Analysis and Takeaways

In the past, Sen. Warner has been a proponent of creating new laws to rein in the use of independent contractors in the gig economy, as noted in a post earlier today by Caroline O’Donovan of BuzzFeed.  In her article, O’Donovan notes that Sen. Warner had been a frequent proponent of creating a third classification of workers in the U.S., somewhere between employees and independent contractors.

Now, with the changing political landscape in Washington, Sen. Warner seems to have concluded what even former U.S. Labor Secretary Thomas Perez stated publicly: that while some companies misuse the IC classification, “there’s an important place for independent contractors” in the U.S. economy.  Further, Sen. Warner’s bill now effectively acknowledges that because federal laws and almost all state laws permit the use of legitimate independent contractors ,Congress should look for ways to better the economic well-being of those workers who are properly classified as ICs.

There is, nonetheless, one caveat: this bill will not relieve businesses that use ICs from misclassification liability if they fail to structure, document, and implement their IC relationships in a manner that complies with applicable federal and state laws governing the status of workers as independent contractors. As I report each month in my comprehensive update on developments in the courts and before administrative agencies, companies that fail to satisfy the varying federal tests for IC status and a crazy quilt of state law tests for IC status are all too often the subject of multimillion dollar judgments and settlements in class action lawsuits and administrative proceedings.
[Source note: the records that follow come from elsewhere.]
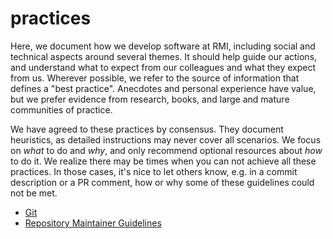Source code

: # practices

Here, we document how we develop software at RMI, including social and technical aspects around several themes. It should help guide our actions,  and understand what to expect from our colleagues and what they expect from us.  Wherever possible, we refer to the source of information that defines a "best practice". Anecdotes and personal experience have value, but we prefer evidence from research, books, and large and mature communities of practice.

We have agreed to these practices by consensus. They document heuristics, as detailed instructions may never cover all scenarios. We focus on _what_ to do and _why_, and only recommend optional resources about _how_ to do it. We realize there may be times when you can not achieve all these practices. In those cases, it's nice to let others know, e.g. in a commit description or a PR comment, how or why some of these guidelines could not be met.

* [Git](git.md)
* [Repository Maintainer Guidelines](maintainer.md)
Many companies have therefore chosen to enhance their IC compliance through a process such as IC Diagnostics™, which examines whether a group of workers would pass the applicable tests for IC status under governing state and federal laws, and then offers a number of practical, alternative solutions to enhance compliance with those laws. One such solution is the restructuring, re-documenting, and re-implementing of  IC relationships in a customized manner that retains a company’s business model. For those companies that seek to retain skilled freelancers, gig workers, and other types of independent contractors to sustain their businesses into the next decade, Sen. Warner’s and Rep. DelBene’s bill may eventually result in a benefits environment that makes such contingent workers even more content with their independent work arrangements than were the respondents in the 2015 GAO report.